Come è evidente dai numeri, decimale più decimale meno, la coalizione di governo non ha risentito del combinato crisi+campagna elettorale e dimostra di continuare imperterrita la sua infinita luna di miele con l'elettorato. L'opposizione, per contro, cede più di due punti e mezzo, che salgono a tre e mezzo se si considera solo il duo Pd + IdV con il suo rapporto interno mai chiarito.
Per questo, sentire Franceschini parlare di "tenuta" del Pd e di "governo minoranza nel paese" fa un po' tenerezza e ci ricorda quella notte del 2006 nella quale Fassino annunciò la "vittoria" dell'Unione; così come è fuori luogo un certo catastrofismo che si respira a destra. Certo, una Lega ringalluzzita (ed un Fini che può dire "l'avevo detto io!") è un grattacapo in più per Berlusconi; che, però, ha dimostrato di avere le spalle ben larghe e di aver affrontato situazioni ben più critiche di questa. Se il governo terrà la barra dritta e, anzi, accelererà con le riforme avrà capitalizzato il mancato plebiscito e ne guadagnerà tutto il Paese.
Ora, i prossimi dati in arrivo completeranno il quadro: il consenso personale di Berlusconi (confrontato con i tre milioni di preferenze ottenuti nel 2004) e, soprattutto, i risultati delle Amministrative, il cui spoglio sta per iniziare ma che già prefigurano ulteriori brutte notizie per il Pd.

1 commento:

paolo della sala ha detto...

Vedo che anche su L'Occidentale però aggallano critiche. Gli errori di SB sono stati due: quello storico, cioé non saper valorizzare chi sa comunicare bene. Quello aggravatosi in questa campagna elettorale: la mancanza di modestia. Con un'accorta campagna di modestia, il Pdl avrebbe ottenuto 2-3 punti in più.
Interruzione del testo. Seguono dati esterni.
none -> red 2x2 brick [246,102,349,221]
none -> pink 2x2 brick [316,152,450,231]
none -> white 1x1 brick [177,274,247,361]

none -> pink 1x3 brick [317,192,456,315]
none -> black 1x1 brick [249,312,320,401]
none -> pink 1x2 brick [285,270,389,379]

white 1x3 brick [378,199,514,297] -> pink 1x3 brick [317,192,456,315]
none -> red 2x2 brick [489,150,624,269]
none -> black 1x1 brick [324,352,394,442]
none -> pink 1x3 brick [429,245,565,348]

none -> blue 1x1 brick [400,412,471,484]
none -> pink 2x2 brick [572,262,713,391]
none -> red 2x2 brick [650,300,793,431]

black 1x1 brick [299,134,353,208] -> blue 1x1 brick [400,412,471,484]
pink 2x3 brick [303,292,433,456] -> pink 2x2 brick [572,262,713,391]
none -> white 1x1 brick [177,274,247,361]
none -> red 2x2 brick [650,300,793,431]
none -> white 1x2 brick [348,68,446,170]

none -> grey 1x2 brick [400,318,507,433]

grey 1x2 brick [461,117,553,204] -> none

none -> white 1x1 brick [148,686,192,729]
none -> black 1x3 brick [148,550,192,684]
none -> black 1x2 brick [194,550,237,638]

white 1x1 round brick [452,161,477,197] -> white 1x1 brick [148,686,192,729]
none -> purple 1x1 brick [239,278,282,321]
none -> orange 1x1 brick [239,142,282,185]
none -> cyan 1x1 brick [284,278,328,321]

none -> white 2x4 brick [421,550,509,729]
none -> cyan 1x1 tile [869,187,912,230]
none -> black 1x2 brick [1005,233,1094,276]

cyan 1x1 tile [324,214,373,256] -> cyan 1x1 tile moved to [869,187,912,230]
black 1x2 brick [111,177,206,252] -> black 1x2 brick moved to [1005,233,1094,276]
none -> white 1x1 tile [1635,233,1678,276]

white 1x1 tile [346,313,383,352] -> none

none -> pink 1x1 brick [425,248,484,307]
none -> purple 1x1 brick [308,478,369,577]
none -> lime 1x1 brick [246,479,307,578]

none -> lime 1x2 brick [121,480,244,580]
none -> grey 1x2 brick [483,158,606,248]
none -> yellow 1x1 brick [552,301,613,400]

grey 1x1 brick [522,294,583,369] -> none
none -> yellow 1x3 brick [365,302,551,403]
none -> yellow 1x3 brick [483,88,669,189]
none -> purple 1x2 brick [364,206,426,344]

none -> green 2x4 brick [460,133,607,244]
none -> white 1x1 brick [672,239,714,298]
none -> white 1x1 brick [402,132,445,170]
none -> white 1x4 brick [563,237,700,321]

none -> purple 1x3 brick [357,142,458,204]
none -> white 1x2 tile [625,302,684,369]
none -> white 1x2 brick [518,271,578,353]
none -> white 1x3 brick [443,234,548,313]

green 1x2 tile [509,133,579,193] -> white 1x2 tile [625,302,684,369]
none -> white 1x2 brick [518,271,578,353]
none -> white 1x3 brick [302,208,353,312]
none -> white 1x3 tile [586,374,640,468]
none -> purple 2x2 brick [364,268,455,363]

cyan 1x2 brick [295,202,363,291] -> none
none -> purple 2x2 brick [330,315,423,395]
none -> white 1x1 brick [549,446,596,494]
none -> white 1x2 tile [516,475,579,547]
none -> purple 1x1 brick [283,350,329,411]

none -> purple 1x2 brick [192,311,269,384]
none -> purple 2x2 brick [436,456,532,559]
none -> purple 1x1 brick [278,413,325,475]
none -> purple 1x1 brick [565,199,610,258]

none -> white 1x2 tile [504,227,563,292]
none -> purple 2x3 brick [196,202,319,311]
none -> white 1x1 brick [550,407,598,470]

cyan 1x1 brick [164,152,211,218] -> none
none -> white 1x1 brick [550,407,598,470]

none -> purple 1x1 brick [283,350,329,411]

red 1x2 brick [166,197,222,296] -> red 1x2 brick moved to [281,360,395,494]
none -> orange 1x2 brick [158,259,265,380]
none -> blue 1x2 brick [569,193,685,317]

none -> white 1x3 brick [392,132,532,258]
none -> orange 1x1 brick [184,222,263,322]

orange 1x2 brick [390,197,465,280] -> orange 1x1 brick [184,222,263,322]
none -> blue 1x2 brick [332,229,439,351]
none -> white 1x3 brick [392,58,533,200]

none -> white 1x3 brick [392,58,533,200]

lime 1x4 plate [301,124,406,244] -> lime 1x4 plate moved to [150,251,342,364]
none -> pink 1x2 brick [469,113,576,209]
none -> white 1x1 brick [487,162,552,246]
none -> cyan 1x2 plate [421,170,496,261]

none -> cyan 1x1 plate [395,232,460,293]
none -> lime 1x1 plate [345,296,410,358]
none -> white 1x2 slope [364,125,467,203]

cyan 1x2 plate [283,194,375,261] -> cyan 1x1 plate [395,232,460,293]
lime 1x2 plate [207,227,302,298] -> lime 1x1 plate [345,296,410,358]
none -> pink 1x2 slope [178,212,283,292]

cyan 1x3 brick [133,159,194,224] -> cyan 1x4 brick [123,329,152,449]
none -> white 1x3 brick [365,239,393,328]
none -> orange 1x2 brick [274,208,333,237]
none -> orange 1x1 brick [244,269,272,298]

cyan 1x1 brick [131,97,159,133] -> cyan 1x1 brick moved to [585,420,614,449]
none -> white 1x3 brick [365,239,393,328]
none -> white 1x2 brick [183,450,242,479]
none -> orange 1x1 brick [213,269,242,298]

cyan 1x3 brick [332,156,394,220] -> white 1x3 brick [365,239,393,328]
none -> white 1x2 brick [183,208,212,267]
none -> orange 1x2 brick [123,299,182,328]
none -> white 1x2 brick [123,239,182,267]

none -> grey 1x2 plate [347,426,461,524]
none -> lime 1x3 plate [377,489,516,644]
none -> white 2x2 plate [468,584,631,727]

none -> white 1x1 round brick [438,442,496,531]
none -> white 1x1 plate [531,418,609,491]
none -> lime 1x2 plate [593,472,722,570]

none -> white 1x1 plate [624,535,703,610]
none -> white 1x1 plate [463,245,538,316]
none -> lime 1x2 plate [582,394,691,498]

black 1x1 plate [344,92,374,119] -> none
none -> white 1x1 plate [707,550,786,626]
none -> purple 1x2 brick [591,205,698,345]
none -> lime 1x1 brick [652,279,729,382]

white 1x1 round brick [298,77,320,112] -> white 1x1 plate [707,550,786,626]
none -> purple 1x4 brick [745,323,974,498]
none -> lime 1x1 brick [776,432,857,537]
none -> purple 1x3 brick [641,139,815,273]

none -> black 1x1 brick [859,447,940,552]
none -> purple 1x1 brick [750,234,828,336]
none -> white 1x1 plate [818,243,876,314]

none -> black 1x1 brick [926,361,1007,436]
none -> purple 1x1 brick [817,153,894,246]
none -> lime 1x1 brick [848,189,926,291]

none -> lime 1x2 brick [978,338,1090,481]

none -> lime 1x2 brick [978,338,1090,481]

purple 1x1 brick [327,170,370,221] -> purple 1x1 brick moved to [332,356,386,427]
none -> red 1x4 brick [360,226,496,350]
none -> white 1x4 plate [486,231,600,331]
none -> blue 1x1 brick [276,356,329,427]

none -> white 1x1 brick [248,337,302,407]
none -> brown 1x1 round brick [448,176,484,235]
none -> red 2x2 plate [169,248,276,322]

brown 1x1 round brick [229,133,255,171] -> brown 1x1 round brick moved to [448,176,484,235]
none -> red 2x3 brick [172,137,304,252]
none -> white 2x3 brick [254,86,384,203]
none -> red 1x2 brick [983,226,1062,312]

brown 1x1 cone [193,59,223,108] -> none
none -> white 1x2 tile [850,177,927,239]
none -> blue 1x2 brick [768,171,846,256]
Io ritengo che la partita in futuro si giocherà al centro. Ormai Montezemolo & Co. hanno capito che con i DS non si va da nessuna parte. Io mi immagino che la fine della Seconda Repubblica avvenga se Rutelli (come immagini) avrà il coraggio di sparigliare le carte andando con Casini. In quel caso Berlusconi andrebbe in crisi. E' una manovra che metterebbe in moto anche l'area liberaldemocratica, ora agonizzante. Ma è troppo intelligente mossa, per i cattocom. Il rischio è che il quadro si cristallizzi, senza riforme.